Episode #042: Streaming

Upgrade to download episode video.

Episode Script

Sometimes, performance matters. And sometimes the what kills performance is not CPU use or I/O, but memory size. A program that uses massive amounts of RAM, forcing the OS to dig heavily into virtual memory, can bring a system to a thrashing standstill.

Ruby's standard I/O libraries have APIs which are optimized for programmer convenience. Unfortunately, this can sometimes mean that it's all too easy to make memory use go through the roof without even realizing it.

For instance: say I want to dig into some web analytics data from my blog. I have a file called visitors.csv which has a sample of 5,000 site hits. I want to find out how many of the visitors in that group were from San Francisco.

Ruby's CSV library makes this very easy. I require the library, then inn a single line of code I slurp up the whole file and convert it into an array of row objects. Then I use the #count method with a block to count the number of rows with a “Geolocation” field matching San Francisco.

require 'csv'

visitors = CSV.read('visitors.csv', headers: true)
visitors.count{|v| v["Geolocation"] =~ /San Francisco/} # => 168

Let's look at some stats on this operation. To help us, we'll write a little method called memstats which simply uses the ps shell command to get a rough idea of the program's current memory size. Then we'll call memstats before, and after, we load up the file and count San Francisco visitors.

def memstats
  size = `ps -o size= #{$$}`.strip.to_i
  "Size: #{size}"
end

require 'csv'
memstats                        # => "Size: 5152"
visitors = CSV.read('visitors.csv', headers: true)
visitors.count{|v| v["Geolocation"] =~ /San Francisco/} # => 168
memstats                        # => "Size: 20728"

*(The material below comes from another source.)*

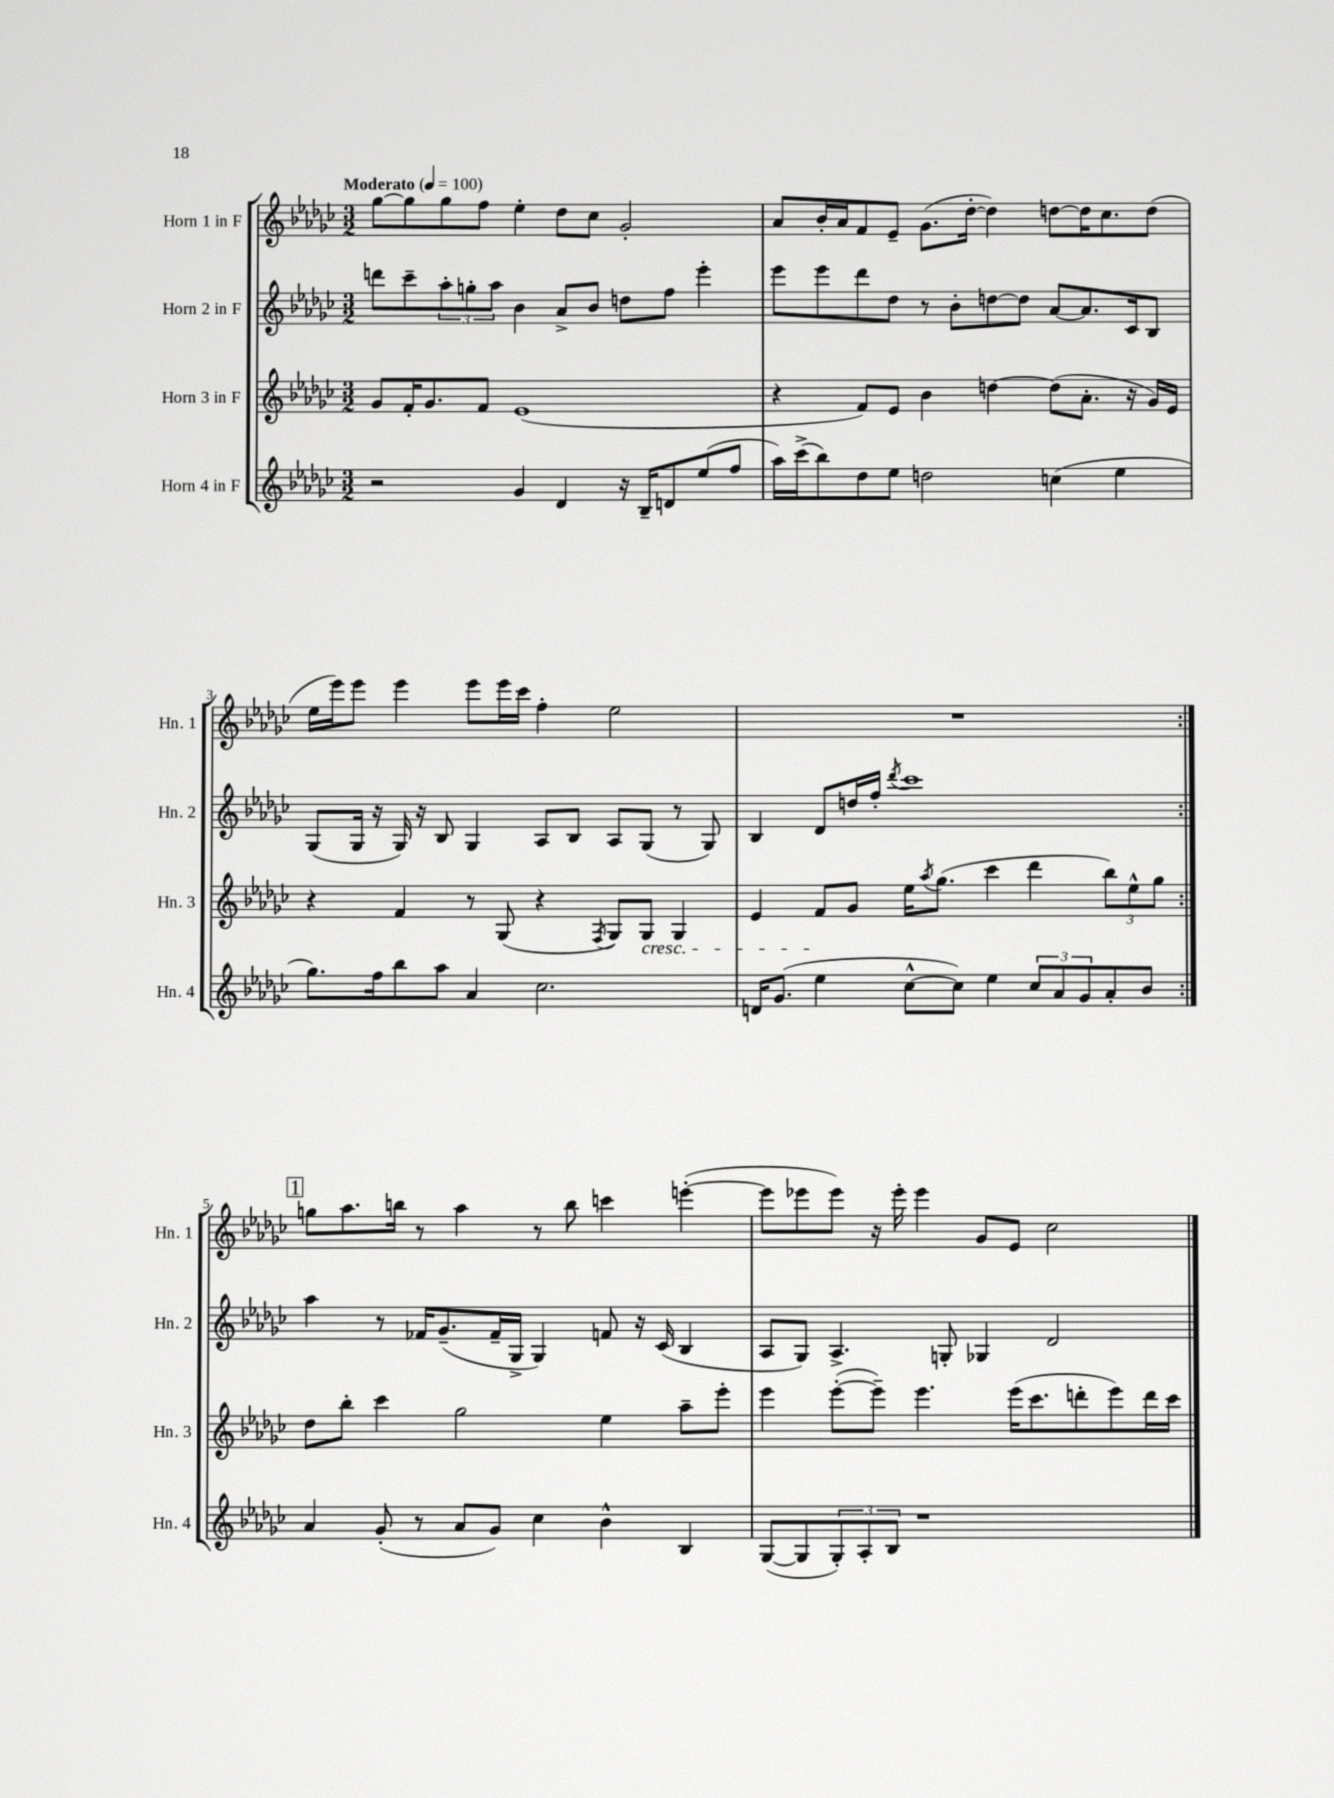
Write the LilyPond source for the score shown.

Wow! The process almost quadrupled in size! And the file we've used is just a test file with a small sampling of data. It's a safe bet that as the input files get larger, so will the memory usage. This isn't going to tax my development workstation any time soon, but if I used this code on a memory-constrained web server there's a good chance it would start showing the strain in slow response times or even crashes as the process ran out of memory.

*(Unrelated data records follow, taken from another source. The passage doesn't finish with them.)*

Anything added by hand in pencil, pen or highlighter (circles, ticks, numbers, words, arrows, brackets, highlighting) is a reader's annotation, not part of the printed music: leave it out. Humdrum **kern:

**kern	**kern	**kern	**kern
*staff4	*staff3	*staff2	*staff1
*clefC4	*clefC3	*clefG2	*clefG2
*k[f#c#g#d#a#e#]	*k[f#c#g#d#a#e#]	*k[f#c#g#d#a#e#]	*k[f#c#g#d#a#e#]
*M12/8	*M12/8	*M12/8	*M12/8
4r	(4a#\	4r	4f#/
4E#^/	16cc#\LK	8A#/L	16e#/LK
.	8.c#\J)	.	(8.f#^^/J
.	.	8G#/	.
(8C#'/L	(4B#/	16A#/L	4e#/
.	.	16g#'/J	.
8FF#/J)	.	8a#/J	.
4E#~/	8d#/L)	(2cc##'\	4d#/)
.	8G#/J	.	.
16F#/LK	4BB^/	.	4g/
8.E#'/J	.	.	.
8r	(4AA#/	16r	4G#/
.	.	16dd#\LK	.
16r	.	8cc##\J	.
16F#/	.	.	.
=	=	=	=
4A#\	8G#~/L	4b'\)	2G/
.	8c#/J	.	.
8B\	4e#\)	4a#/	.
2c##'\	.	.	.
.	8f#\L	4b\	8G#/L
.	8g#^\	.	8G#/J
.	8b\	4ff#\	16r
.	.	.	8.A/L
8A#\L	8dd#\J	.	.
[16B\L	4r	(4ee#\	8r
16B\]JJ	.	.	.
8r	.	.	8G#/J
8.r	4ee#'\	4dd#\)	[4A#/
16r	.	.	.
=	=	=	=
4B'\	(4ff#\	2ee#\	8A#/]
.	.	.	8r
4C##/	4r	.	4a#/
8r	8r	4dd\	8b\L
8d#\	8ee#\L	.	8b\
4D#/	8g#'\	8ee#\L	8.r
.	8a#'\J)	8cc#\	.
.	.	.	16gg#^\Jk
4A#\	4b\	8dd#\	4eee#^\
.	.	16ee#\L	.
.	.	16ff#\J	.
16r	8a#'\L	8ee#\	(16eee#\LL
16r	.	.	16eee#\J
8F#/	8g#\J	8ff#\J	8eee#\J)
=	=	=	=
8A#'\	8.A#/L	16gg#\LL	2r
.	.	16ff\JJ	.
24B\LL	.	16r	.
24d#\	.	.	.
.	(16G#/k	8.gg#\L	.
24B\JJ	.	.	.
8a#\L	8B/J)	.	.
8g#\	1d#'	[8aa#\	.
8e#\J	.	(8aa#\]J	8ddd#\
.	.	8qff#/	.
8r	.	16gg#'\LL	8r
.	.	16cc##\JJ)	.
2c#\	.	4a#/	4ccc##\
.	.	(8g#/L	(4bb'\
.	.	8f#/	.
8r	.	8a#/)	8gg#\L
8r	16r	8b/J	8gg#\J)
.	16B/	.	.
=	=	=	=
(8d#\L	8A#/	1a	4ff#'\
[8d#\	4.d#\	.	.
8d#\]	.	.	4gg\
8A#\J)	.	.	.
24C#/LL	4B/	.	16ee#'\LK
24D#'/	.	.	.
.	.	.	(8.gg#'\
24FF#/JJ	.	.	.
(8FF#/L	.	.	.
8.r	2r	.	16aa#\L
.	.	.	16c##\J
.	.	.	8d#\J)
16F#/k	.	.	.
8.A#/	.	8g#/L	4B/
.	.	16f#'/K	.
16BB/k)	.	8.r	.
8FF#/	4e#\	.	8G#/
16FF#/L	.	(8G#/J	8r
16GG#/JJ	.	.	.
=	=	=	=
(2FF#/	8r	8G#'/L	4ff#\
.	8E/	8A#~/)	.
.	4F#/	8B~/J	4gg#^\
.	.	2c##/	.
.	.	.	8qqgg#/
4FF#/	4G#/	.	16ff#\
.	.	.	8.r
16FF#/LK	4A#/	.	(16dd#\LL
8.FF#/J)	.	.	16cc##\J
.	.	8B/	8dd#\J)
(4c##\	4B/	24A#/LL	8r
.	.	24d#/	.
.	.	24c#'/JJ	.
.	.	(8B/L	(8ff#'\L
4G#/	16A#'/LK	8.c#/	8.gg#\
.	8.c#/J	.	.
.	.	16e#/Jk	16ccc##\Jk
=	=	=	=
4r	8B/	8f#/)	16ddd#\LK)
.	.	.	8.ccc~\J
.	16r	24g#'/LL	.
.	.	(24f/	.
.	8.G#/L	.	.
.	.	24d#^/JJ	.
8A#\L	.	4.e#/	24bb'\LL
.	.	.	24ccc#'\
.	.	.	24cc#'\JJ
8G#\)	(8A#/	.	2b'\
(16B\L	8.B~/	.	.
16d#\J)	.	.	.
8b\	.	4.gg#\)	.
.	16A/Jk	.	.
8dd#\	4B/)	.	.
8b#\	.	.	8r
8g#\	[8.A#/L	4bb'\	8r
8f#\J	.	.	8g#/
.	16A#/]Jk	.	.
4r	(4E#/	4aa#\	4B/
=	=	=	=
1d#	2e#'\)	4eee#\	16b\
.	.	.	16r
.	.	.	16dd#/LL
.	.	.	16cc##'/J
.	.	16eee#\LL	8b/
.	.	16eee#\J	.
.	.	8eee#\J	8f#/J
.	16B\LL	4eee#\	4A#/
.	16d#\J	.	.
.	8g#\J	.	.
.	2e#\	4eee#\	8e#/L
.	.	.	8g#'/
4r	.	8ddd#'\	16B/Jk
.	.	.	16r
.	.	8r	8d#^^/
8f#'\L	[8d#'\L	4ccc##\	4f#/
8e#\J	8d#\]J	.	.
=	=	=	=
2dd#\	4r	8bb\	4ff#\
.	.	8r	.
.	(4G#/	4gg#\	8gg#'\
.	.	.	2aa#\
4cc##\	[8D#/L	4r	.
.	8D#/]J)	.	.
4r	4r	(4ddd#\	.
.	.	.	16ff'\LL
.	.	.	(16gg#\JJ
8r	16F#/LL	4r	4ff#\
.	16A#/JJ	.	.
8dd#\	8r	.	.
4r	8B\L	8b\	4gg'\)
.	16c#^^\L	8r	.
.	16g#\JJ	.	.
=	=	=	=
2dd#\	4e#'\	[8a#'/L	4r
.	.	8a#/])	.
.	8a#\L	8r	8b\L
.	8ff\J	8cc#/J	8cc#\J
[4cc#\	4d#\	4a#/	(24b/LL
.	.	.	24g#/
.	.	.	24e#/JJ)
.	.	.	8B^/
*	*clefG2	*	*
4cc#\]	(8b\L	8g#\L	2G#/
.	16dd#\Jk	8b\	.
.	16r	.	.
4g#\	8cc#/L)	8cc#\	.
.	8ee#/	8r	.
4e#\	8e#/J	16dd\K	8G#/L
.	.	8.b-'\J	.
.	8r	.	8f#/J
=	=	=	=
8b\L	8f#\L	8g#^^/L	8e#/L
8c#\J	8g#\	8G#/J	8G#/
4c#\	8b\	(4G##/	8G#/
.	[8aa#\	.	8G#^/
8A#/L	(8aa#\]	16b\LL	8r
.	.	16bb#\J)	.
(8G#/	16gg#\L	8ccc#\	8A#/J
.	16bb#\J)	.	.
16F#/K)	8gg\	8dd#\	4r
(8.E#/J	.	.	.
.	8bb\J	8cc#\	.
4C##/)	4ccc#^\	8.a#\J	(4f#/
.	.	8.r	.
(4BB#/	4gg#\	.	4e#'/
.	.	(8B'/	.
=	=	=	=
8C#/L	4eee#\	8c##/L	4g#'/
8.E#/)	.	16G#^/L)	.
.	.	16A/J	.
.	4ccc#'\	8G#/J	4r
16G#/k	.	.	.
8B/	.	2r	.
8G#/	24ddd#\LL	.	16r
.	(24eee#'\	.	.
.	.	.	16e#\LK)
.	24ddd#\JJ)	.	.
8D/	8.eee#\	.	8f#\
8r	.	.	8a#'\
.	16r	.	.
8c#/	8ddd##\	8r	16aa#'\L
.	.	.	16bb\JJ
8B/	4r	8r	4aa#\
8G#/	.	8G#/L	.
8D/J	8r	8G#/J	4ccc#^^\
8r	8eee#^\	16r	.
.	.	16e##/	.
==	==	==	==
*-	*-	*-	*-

There is a direct relationship between the size of this program's input data set, and it's resident memory size. This is because it creates and retains an object in memory for every single row. If we could somehow avoid this, we could keep the memory usage more manageable.

The answer to our resource usage problem is to process the data in a streaming fashion, tallying up records as they are parsed and then releasing them to the garbage collector, rather than holding them all in memory. To do this, we rearrange our code. We create a count variable that starts out at zero. Then we use the CSV.foreach method to look at each row in turn, incrementing the count if the visitor was from San Francisco.

count = 0
CSV.foreach('visitors.csv', headers: true) do |v|
  count += 1 if v["Geolocation"] =~ /San Francisco/
end
count                           # => 168
memstats                        # => "Size: 5152"

Looking at the stats, this version is a lot more promising. The ps command sees no change in process memory size after the process is finished going through the entire data set.

Of course, to accomplish this we had to discard the syntactic elegance of Ruby's Enumerable#count method, instead counting up matching records manually using a local variable. It's a shame we have to trade expressiveness for efficiency.

…or do we?

Here's another version of the same program. This time, we open the CSV file and then call the #each method, which iterates over rows. But, surprisingly, we don't pass any block to #each! [Editor's note: The bang is on the sentence, NOT on the #each.]

The return value of #each when given no block is an Enumerator object. This object is an external iterator over a collection. You can think of it as a lazy version of the visitors Array we created in the very first version of this program. It's an Enumerable object which is all prepped to read rows from the visitors.csv file—but which won't actually do any reading or parsing until the moment it is asked for data. And even then, it'll only read and parse as much as it needs.

We can see, when we look at the memory stats after it is created, that instantiating this Enumerator of visitors hasn't increased the process size at all.

Now we call #count on the visitors collection, passing it a predicate block, exactly as we did in the original code. We get the same count as before, but this time when we check the stats, we see that the process' memory usage has not grown measurably.

memstats                        # => "Size: 5168"
CSV.open('visitors.csv', headers: true) do |csv|
  visitors = csv.each           
  # => #<Enumerator: <#CSV io_type:File io_path:"visitors.csv" encoding:UTF-8 lineno:0 col_sep:"," row_sep:"\n" quote_char:"\"" headers:true>:each>
  memstats                      # => "Size: 5168"
  visitors.count{|v| v["Geolocation"] =~ /San Francisco/} # => 168
end
memstats                        # => "Size: 5168"

By using streaming processing, we've changed this program so its memory usage stays stable no matter how much input data we throw at it. By taking advantage of Ruby's pervasive use of Enumerator when an iteration method is called without a block, we were able to switch to a streaming style program without losing any of the expressiveness of the in-memory version. This is the kind of win-win scenario that leaves us as happy hackers indeed.